Una de las razones de ese modernismo doctrinal es el afán
pastoral de hacer atractiva la doctrina al precio que sea para no asustar ni
exigir a nadie. Benedicto XVI lo explica animando a exponer la verdad completa
sin temor:
“Tal vez los responsables del anuncio teman que las personas puedan alejarse si se habla demasiado claramente. Sin embargo, por lo general, la experiencia demuestra que sucede precisamente lo contrario. No os engañéis. Una enseñanza de la fe católica que se imparte de modo incompleto es una contradicción en sí misma y, a la larga, no puede ser fecunda. El anuncio del reino de Dios va siempre acompañado de la exigencia de conversión y del amor que anima, que conoce el camino y que ayuda a comprender que, con la gracia de Dios, es posible incluso lo que parece imposible... En medio de la incertidumbre de este tiempo y de esta sociedad, dad a los hombres la certeza de la fe íntegra de la Iglesia. La claridad y la belleza de la fe católica iluminan, también hoy, la vida de los hombres”[1].
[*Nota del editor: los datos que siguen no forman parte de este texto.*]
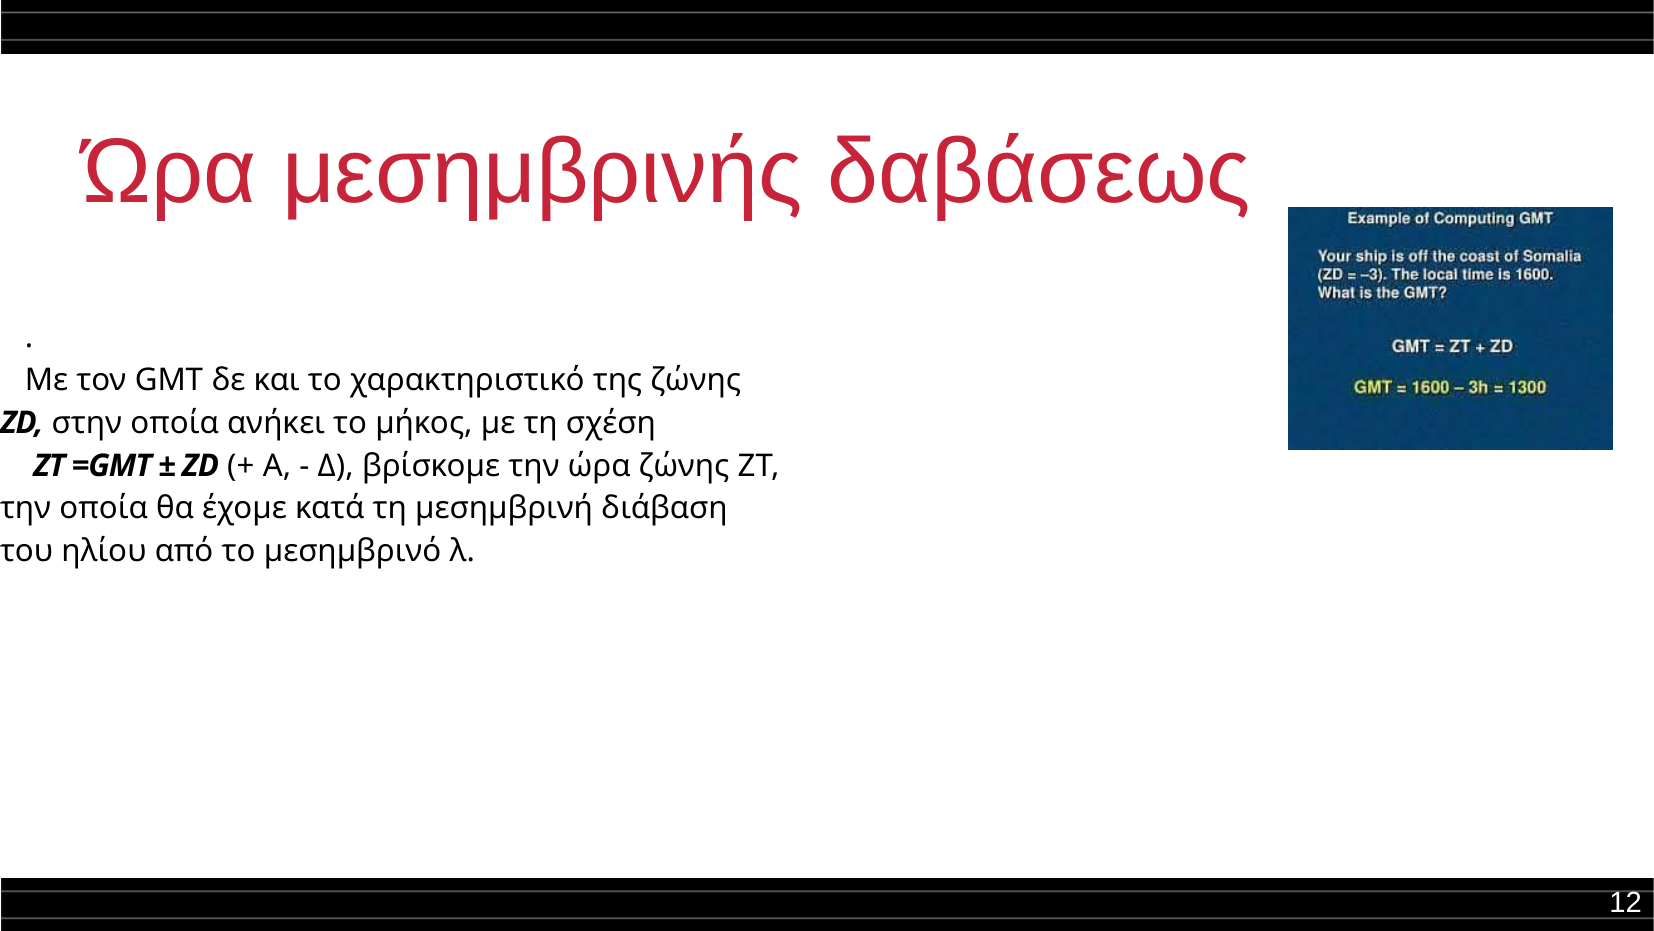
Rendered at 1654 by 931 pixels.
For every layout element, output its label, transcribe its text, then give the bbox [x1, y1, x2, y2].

picture [1288, 207, 1613, 451]
list . Με τον GΜΤ δε και το χαρακτηριστικό της ζώνης ΖD, στην οποία ανήκει το μήκος, με τη σχέση ΖΤ =GΜΤ ± ΖD (+ Α, - Δ), βρίσκομε την ώρα ζώνης ΖΤ, την οποία θα έχομε κατά τη μεσημβρινή διάβαση του ηλίου από το μεσημβρινό λ. [0, 271, 788, 863]
picture [1, 0, 1654, 54]
title Ώρα μεσημβρινής δαβάσεως [82, 92, 1571, 249]
picture [1, 878, 1654, 931]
El rostro del catolicismo hoy debe mostrar su esplendor
mediante la comunión en la doctrina de la Iglesia, la fidelidad al Magisterio de la Iglesia y la obediencia y
afecto filial al Papa. Entonces la
Iglesia aparecerá como Cuerpo místico de Cristo cohesionado
por la unidad de la fe, y no desgarrada por el disenso o el relativismo. Entra
en juego la ortodoxia: la verdad íntegra profesada y transmitida en la
predicación y la catequesis. Ésta debe recuperar su carácter de transmisión íntegra
de la fe de la Iglesia
más que de las experiencias subjetivas o su preocupación meramente didáctica.
Es necesario evitar una presentación superficial de la enseñanza católica; es
particularmente urgente “ofrecer a los católicos de todas las edades programas
completos de formación, que les ayuden a profundizar en su fe cristiana y así
los capaciten para ocupar su legítimo lugar tanto en la Iglesia como en la
sociedad”[2].
La catequesis, y especialmente relevante la formación de adultos, con fidelidad
a la ortodoxia, educará en la doctrina, en la liturgia, en la moral y en la
oración siguiendo el Catecismo de la Iglesia.
La cohesión y unidad en torno al Magisterio de la Iglesia es el secreto de
su fuerza e impacto: una misma fe fue predicada por todas partes del mundo, en
todas las etapas de la historia. Es la misma Iglesia la que vive y crece en
todas las naciones y un católico se siente igualmente miembro de la misma
Iglesia en cualquier nación donde esté porque es la misma fe y doctrina. Ese es
el rostro del catolicismo, su grandeza, su vitalidad.
La adhesión al Magisterio de la Iglesia y el conocimiento
serio y riguroso de la doctrina católica definen lo que pudiéramos llamar el
espíritu católico. A eso tenemos que aspirar, a eso hemos de tender mediante
una formación cristiana que nos capacite hoy para “dar razón de nuestra
esperanza”. Entonces, viviendo la comunión en la doctrina católica, brillará la
verdad y se rejuvenecerá el rostro del catolicismo hoy.